Homeostatic synaptic plasticity at the neuromuscular junction in myasthenia gravis

Abstract

A number of studies in the past 20 years have shown that perturbation of activity of the nervous system leads to compensatory changes in synaptic strength that serve to return network activity to its original level. This response has been termed homeostatic synaptic plasticity. Despite the intense interest in homeostatic synaptic plasticity, little attention has been paid to its role in the prototypic synaptic disease, myasthenia gravis. In this review, we discuss mechanisms that have been shown to mediate homeostatic synaptic plasticity at the mammalian neuromuscular junction. A subset of these mechanisms have been shown to occur in myasthenia gravis. The homeostatic changes occurring in myasthenia gravis appear to involve the presynaptic nerve terminal and may even involve changes in the excitability of motor neurons within the spinal cord. The finding of presynaptic homeostatic synaptic plasticity in myasthenia gravis leads us to propose that changes in the motor unit in myasthenia gravis may be more widespread than previously appreciated.

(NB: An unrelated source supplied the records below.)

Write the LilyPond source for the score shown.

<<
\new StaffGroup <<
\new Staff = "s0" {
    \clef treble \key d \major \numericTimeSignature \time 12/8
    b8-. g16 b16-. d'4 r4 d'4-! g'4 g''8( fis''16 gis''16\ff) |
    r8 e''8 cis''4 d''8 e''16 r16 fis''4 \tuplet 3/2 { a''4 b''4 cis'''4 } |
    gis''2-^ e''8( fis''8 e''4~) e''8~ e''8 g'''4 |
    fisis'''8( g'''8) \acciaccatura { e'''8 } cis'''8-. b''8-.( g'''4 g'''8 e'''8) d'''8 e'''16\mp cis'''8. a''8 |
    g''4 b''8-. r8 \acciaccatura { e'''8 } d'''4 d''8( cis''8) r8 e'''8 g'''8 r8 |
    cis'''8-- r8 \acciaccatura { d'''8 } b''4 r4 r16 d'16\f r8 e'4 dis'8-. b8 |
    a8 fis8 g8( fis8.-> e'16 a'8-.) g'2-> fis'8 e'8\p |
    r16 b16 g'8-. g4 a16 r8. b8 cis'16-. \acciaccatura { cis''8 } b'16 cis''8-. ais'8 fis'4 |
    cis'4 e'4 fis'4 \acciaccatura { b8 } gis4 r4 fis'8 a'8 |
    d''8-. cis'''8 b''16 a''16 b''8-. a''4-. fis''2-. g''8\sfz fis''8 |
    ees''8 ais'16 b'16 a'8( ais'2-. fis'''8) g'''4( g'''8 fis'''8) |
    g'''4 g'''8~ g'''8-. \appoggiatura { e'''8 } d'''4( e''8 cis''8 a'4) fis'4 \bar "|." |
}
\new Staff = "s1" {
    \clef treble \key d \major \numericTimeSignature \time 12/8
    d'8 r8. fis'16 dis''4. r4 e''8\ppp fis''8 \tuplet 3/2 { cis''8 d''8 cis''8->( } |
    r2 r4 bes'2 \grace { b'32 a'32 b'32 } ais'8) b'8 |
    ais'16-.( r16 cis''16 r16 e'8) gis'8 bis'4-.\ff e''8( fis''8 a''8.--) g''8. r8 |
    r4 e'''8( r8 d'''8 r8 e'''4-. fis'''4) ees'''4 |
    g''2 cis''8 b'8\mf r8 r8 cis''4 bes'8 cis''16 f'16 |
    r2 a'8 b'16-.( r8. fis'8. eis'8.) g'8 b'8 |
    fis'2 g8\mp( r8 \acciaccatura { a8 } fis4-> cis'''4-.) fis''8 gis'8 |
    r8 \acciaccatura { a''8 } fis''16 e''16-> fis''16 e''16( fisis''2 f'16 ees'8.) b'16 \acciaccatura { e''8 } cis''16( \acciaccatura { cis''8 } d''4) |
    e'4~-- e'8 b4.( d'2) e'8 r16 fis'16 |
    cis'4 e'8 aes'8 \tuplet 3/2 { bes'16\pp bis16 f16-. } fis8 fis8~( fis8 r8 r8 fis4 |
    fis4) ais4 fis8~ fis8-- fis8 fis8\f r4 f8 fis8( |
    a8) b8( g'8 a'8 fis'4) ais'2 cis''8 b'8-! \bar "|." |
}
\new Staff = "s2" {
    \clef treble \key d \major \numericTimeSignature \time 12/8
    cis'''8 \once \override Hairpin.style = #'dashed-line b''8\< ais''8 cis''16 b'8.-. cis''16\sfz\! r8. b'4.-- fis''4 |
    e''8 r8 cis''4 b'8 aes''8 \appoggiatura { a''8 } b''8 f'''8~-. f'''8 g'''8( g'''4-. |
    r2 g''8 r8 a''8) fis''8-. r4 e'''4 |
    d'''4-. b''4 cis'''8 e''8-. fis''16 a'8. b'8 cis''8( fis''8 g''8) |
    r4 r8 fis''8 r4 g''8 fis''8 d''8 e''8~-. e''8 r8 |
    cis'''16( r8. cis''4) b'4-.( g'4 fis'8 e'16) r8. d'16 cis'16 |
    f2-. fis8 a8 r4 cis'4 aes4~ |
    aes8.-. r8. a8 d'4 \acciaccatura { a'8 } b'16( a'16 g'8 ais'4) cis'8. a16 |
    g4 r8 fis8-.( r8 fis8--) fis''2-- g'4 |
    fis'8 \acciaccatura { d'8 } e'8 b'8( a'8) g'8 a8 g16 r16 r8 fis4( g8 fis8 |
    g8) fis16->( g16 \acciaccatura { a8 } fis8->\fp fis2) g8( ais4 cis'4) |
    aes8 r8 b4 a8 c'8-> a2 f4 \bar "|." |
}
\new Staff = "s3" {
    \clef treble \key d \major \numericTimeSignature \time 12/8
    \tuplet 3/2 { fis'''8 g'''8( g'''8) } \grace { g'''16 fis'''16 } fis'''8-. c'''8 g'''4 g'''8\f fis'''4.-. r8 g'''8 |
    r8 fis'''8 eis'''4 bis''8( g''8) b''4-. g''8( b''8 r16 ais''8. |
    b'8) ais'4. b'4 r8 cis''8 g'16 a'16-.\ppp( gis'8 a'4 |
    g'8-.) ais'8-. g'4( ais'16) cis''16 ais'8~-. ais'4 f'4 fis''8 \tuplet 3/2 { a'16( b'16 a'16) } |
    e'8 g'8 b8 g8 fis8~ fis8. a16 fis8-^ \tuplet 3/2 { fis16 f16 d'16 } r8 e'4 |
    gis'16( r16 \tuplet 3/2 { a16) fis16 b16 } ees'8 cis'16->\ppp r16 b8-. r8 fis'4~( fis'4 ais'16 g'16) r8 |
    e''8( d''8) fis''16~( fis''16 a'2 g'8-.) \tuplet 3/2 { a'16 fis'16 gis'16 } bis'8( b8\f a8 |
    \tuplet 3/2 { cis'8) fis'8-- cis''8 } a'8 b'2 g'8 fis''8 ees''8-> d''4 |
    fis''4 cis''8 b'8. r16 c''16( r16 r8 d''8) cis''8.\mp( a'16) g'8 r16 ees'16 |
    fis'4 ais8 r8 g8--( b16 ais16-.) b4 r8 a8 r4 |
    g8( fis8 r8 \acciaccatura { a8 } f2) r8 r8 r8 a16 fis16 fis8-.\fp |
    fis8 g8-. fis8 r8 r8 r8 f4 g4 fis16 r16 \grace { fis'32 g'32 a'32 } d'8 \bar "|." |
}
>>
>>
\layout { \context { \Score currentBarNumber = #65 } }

Keywords: acetylcholine receptor; action potential; activity; endplate; synapse; transmission.

Figure 1

Shown is a cartoon of homeostatic synaptic plasticity at the mouse NMJ triggered by prolonged blockage of nerve action potentials. In the top row, synaptic function is shown in solution containing normal external Ca. Following blockage of action potentials, there are two changes in synaptic function. The first is an increase in the release of acetylcholine (ACh) during fusion of individual synaptic vesicles (illustrated as increased ACh in the synaptic cleft). This is likely responsible for the increase in the amplitude of spontaneous synaptic currents (miniature endplate currents (MEPCs)). The second change is an increase in entry of Ca into the presynaptic terminal during an action potential. However, when extracellular Ca is normal, this has no significant effect on the number of synaptic vesicles released (quantal content (QC)), as each releasable vesicle is already released with each action potential. The bottom row shows the situation when extracellular Ca is lowered. In this case, Ca entry during the action potential limits QC. When Ca entry is increased following blockage of action potentials, even a small increase in Ca entry triggers a significant increase in QC. In addition, the increase in ACh release from each vesicle also occurs. This combines with the increase in QC to cause a dramatic increase in synaptic strength. This is illustrated in the cartoon as an increase from two to eight ACh molecules in the synaptic cleft. AChR, acetylcholine receptor.

Figure 2

Shown is a cartoon of NMJ homeostatic synaptic plasticity following blockage or destruction of AChRs, as occurs in MG. In the top row, synaptic function is shown in solution containing normal external Ca. Two types of synaptic vesicles are present. The blue vesicles represent normal vesicles that participate in synaptic transmission at baseline. The red vesicles represent a special pool of synaptic vesicles that normally do not play an important role in synaptic transmission. A few vesicles in this pool are released late in the course of the synaptic current (indicated by the long dotted red arrow). Following partial blockage of AChRs, the special pool of synaptic vesicles is released more rapidly (synchronous with the normal pool). In addition, the special pool of vesicles rapidly recycles (indicated by the curved red arrow) to increase QC. Because the special pool of vesicles is so small, it is rapidly depleted during repetitive stimulation. In the bottom row is shown the situation when extracellular Ca is lowered. When extracellular Ca is lowered, the special pool of synaptic vesicles does not participate in synaptic transmission (thus, the pool is not shown in the cartoon). This suggests that this pool requires high levels of Ca entry in order to be mobilized for release. Because this pool does not participate in release, blockage of AChRs does not trigger an increase in QC and thus there is functionally no synaptic plasticity.